Post-traumatic left tibial chronic osteomyelitis in a French patient in failure of phage treatment administered in Georgia. A ready-made cocktail was administered locally and per os for several weeks. Bone exposure persisted (a) with large skin adherences (b) to underlying sclerotic bone (c) X-ray without any abscess or intramedullary cavity on CT-scan (d); transverse view of both legs; on the left the leg without infection, on the right the infected leg, with sclerotic bone and densification of the medulla). Heavy high-tech surgery in a CRIOAc reference center is preferably indicated, with bone curettage (only means of eradicating infected necrotic bone), resection of the large skin area around the exposed bone, related to chronic inflammation and unable to recover, with free-flap cover followed by prolonged antimicrobial therapy.

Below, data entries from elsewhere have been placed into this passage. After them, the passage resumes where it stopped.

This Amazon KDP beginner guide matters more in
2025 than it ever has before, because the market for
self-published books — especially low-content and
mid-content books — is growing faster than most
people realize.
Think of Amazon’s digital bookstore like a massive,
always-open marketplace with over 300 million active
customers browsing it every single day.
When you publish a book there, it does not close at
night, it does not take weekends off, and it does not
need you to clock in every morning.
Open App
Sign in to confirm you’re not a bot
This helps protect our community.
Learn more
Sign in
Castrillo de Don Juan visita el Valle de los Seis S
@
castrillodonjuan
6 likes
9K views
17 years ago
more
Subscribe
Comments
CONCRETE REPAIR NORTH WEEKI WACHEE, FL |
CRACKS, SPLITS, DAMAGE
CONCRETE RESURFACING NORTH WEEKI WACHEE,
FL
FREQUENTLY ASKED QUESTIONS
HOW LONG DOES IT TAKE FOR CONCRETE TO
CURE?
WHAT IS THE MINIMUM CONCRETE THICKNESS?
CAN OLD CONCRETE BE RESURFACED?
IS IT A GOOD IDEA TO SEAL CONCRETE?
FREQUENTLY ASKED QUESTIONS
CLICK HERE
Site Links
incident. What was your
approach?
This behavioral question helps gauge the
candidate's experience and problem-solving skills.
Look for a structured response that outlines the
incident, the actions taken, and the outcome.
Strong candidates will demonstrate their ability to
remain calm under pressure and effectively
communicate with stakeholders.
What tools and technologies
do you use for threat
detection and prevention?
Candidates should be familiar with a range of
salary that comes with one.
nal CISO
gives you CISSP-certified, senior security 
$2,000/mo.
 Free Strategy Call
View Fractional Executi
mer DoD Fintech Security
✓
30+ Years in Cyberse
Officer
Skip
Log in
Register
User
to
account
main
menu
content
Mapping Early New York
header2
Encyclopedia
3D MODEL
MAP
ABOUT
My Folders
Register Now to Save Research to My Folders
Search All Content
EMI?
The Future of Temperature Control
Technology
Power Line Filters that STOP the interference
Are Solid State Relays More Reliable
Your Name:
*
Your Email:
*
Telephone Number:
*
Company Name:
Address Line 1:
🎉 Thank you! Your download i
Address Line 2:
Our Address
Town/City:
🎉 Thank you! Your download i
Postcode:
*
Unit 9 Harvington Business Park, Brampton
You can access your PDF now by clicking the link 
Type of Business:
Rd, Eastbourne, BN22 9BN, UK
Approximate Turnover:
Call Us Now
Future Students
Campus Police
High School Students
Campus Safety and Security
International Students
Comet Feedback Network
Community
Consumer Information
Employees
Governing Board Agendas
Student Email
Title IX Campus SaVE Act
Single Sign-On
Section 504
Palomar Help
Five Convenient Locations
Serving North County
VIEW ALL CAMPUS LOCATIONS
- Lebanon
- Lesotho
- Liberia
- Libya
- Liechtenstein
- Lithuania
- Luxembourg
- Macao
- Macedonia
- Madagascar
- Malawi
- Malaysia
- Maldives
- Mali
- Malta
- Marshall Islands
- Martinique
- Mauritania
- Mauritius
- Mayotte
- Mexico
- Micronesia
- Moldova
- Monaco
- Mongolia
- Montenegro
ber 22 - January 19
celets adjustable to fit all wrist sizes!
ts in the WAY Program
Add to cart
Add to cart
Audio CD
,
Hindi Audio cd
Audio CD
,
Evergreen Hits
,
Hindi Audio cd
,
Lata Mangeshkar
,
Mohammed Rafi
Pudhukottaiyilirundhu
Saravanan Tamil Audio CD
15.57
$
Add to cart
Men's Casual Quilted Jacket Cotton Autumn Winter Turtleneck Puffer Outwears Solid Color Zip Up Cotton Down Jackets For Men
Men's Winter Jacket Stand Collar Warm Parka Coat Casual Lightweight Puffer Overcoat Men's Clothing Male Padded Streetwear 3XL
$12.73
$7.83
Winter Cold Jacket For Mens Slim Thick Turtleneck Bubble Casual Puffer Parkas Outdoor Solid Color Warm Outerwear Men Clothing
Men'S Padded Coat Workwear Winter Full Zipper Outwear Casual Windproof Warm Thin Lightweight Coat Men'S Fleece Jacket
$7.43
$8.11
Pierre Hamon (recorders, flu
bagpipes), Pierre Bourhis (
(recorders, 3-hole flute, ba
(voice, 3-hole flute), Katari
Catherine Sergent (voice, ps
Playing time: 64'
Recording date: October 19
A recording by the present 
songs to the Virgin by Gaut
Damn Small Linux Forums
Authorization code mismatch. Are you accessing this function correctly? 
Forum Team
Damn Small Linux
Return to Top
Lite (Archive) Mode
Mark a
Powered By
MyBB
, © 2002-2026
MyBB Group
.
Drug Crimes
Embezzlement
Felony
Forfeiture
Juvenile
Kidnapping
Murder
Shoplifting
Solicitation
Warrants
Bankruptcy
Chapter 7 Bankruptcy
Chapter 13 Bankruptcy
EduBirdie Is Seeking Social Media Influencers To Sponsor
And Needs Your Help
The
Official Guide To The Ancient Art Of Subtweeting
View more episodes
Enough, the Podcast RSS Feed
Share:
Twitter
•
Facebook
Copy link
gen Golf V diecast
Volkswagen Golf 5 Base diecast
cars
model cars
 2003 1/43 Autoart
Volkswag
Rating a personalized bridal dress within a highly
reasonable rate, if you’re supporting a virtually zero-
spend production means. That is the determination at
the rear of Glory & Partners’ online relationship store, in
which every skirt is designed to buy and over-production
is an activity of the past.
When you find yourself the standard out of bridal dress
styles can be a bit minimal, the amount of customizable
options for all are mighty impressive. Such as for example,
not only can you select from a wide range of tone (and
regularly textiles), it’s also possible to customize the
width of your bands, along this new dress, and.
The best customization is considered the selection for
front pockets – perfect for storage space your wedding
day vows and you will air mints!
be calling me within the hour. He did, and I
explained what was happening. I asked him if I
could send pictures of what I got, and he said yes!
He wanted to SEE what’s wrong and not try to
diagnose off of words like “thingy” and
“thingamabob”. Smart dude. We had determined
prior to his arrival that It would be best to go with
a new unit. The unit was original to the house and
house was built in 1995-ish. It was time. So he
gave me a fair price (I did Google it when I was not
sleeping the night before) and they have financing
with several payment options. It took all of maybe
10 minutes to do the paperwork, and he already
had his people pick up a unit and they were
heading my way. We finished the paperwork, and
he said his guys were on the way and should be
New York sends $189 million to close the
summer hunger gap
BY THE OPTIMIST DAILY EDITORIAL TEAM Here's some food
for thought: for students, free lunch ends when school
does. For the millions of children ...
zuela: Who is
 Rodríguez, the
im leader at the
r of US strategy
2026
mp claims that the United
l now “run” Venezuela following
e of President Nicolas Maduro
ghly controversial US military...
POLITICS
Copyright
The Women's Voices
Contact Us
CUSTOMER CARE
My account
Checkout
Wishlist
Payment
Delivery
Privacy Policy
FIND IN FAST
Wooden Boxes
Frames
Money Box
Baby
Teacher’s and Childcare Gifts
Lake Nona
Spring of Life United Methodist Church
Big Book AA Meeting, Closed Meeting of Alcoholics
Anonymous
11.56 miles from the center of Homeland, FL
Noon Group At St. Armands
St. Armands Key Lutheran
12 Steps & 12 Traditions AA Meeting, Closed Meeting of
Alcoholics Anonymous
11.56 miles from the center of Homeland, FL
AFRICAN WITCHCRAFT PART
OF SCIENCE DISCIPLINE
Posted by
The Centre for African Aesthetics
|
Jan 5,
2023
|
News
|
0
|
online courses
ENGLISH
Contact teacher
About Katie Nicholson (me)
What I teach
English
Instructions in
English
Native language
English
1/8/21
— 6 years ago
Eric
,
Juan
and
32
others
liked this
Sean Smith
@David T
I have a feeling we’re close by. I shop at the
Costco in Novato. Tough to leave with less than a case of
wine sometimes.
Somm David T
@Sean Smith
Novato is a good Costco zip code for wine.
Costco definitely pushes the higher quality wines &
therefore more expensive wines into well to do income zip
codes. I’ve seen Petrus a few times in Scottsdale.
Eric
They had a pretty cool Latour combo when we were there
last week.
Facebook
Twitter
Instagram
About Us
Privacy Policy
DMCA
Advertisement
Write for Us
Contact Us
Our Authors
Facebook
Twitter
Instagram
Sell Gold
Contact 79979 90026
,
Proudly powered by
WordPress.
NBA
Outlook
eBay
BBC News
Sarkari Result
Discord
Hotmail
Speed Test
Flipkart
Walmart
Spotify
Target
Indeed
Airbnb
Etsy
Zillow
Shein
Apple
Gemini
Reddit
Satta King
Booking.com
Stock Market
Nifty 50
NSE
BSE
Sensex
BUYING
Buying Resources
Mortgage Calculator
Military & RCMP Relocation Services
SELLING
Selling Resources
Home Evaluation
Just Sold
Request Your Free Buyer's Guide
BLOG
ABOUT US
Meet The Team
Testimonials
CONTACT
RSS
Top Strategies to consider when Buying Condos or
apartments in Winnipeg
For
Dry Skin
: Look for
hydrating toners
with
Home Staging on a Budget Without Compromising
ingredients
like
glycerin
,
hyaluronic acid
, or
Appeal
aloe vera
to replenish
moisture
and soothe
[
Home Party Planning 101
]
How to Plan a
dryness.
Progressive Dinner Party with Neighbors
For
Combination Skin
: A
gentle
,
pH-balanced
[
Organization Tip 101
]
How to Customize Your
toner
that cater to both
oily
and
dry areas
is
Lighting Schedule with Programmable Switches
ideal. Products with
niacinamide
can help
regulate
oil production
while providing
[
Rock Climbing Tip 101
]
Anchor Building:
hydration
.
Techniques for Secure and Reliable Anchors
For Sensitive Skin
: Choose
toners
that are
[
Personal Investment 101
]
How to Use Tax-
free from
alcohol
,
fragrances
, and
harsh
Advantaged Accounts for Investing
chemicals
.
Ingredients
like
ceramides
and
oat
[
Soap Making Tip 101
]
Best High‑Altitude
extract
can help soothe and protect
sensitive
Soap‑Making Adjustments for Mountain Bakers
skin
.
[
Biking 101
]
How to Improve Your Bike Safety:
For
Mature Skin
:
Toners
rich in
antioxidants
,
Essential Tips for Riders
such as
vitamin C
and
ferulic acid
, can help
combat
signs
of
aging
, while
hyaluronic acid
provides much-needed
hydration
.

Intraoperative and postoperative phage administration is clearly not feasible in such a patient.

Figure 6

The whole process required for phage therapy: phage discovery; phage banking (that has to be implemented and maintained) with various phages targeting different bacteria; relevant clinical indication; phage therapy using a fixed cocktail, with a certain likelihood that some of the phages will not be not active; phage selection based on the phagogram (currently performed in France), with cocktail preparation and administration in hospital (green option); phage selection based on the phagogram, with phage training on the patient’s strain, which is not currently performed and is more time consuming than the previous options.